## TEXT
****
Gorman Co. of Fort Lauderdale, Inc. v. Frank Maio Gen. Contractor, Inc.

438 So.2d 1018 (1983)

GORMAN CO. OF FORT LAUDERDALE, INC., Petitioner,
v.
FRANK MAIO GENERAL CONTRACTOR, INC., and St. Paul Fire & Marine Insurance Co., Respondents.

No. 83-1084.

District Court of Appeal of Florida, Fourth District.

October 12, 1983.

M. Ross Shulmister of Shulmister & Grady, Fort Lauderdale, for petitioner.

David L. Kreider of Kaplan, Jaffe & Gates, P.A., Hollywood, for respondents.

ANSTEAD, Chief Judge.

Gorman Co. of Fort Lauderdale, Inc., has filed this petition for writ of common law certiorari seeking review of a non-final order dismissing its action on a payment bond. The trial court granted the motion to dismiss of defendants Frank Maio General Contractor, Inc. (Maio) and St. Paul Fire and Marine Insurance Co. (St. Paul) for failure to join an indispensable party, Interstate Mechanical Corp. (Interstate).

The City of Boca Raton entered into a contract with Maio, as general contractor, to perform all work on a public construction project. Maio and St. Paul, the surety, furnished a payment and performance bond pursuant to section 255.05, Florida Statutes (1981). Maio subsequently contracted with Interstate, a subcontractor, who, in turn, entered into an agreement with Gorman to provide the plumbing materials and supplies. *1019 Gorman furnished materials to the subcontractor between May 4 and October 10, 1982. Interstate subsequently applied for bankruptcy, allegedly without having paid Gorman.

Gorman filed a four-count complaint for payment of the amounts due for materials supplied to the project. The first three counts demanded payment from Marlene and Edward Berry, owners and officers of Interstate, as personal guarantors of the debt of the subcontractor. Count four sought payment from the contractor and the surety under the bond. Maio and St. Paul moved to dismiss or, in the alternative, to add Interstate as a third party defendant. A supplement to the motion and an affidavit filed personally by Frank Maio indicated that the bankrupt subcontractor was making a duplicate claim based on the same project. The trial court held that the subcontractor was an indispensable party to the materialman's claim against the construction payment bond and dismissed Gorman's action.
****
## Dataset entries
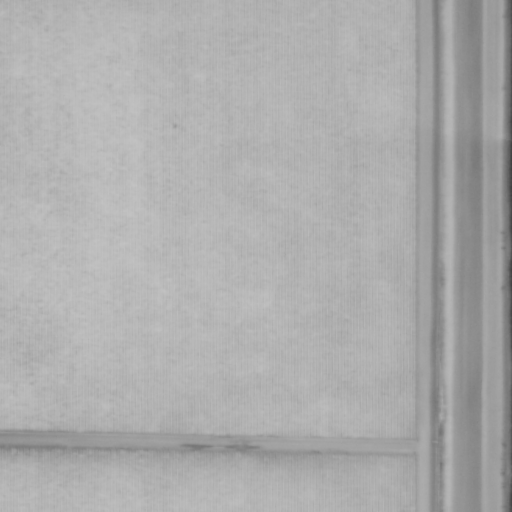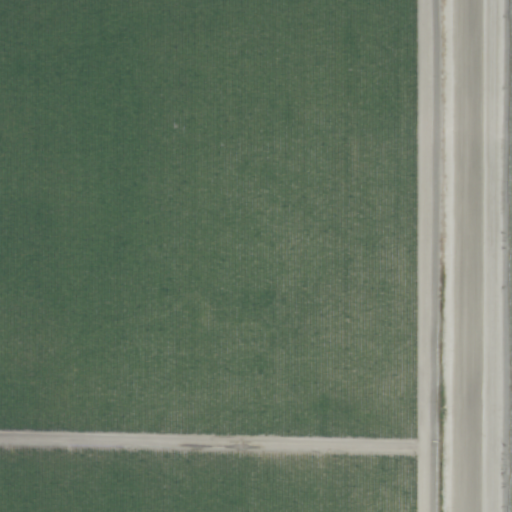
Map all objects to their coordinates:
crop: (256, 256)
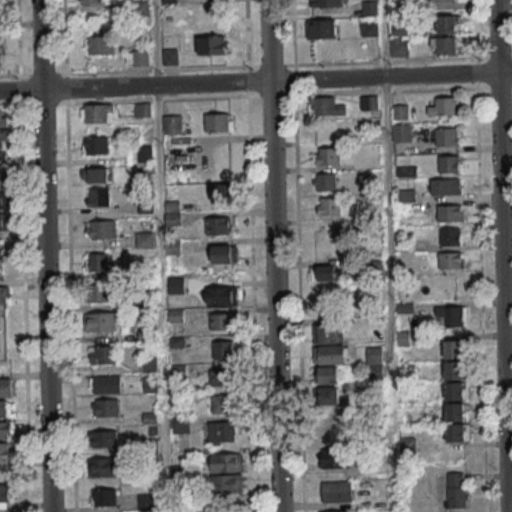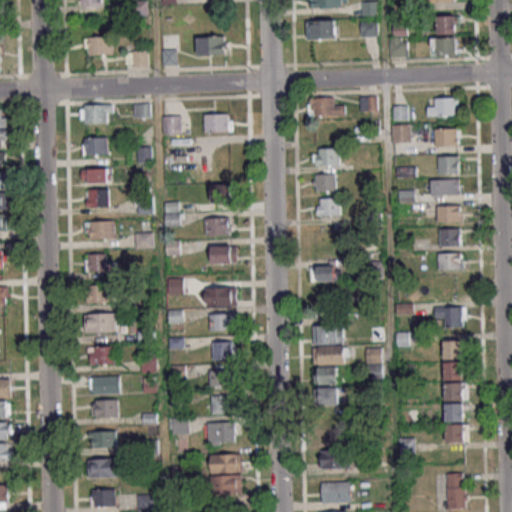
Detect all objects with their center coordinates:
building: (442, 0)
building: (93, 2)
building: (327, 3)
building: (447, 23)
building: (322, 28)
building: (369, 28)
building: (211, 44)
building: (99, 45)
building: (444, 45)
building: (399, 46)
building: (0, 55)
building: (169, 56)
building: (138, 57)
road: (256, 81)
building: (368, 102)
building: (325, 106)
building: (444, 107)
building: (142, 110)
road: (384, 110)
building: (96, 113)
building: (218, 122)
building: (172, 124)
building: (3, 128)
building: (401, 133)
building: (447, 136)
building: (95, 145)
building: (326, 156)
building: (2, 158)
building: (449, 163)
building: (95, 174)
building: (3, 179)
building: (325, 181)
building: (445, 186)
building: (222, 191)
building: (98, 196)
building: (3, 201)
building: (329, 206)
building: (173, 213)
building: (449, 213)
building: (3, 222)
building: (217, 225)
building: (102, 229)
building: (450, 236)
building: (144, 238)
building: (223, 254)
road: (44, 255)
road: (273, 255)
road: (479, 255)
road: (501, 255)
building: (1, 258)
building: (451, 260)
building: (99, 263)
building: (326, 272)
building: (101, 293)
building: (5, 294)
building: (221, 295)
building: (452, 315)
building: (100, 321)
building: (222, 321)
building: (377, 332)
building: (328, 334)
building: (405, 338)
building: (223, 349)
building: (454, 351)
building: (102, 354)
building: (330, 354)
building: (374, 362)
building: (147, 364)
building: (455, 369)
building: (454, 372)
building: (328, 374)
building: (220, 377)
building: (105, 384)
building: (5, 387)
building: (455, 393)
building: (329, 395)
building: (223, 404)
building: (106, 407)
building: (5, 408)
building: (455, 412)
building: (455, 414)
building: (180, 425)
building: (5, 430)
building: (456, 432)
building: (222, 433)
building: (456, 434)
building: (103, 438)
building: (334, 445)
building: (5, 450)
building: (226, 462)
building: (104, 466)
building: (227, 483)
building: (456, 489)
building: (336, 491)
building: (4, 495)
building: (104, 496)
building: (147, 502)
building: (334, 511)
****
Decide whether each statement agrees with the court opinion, answering yes or no and quoting the words of the opinion that settle it: (a) Gorman agreed to supply plumbing materials to Interstate; (b) the trial court added Interstate as a third party defendant; (c) the first three counts of the complaint sought payment from Maio.

## SOLUTION TO THIS TASK
(a) Yes: "entered into an agreement with Gorman to provide the plumbing materials and supplies"
(b) No: "The trial court held that the subcontractor was an indispensable party to the materialman's claim against the construction payment bond and dismissed Gorman's action."
(c) No: "The first three counts demanded payment from Marlene and Edward Berry, owners and officers of Interstate, as personal guarantors of the debt of the subcontractor."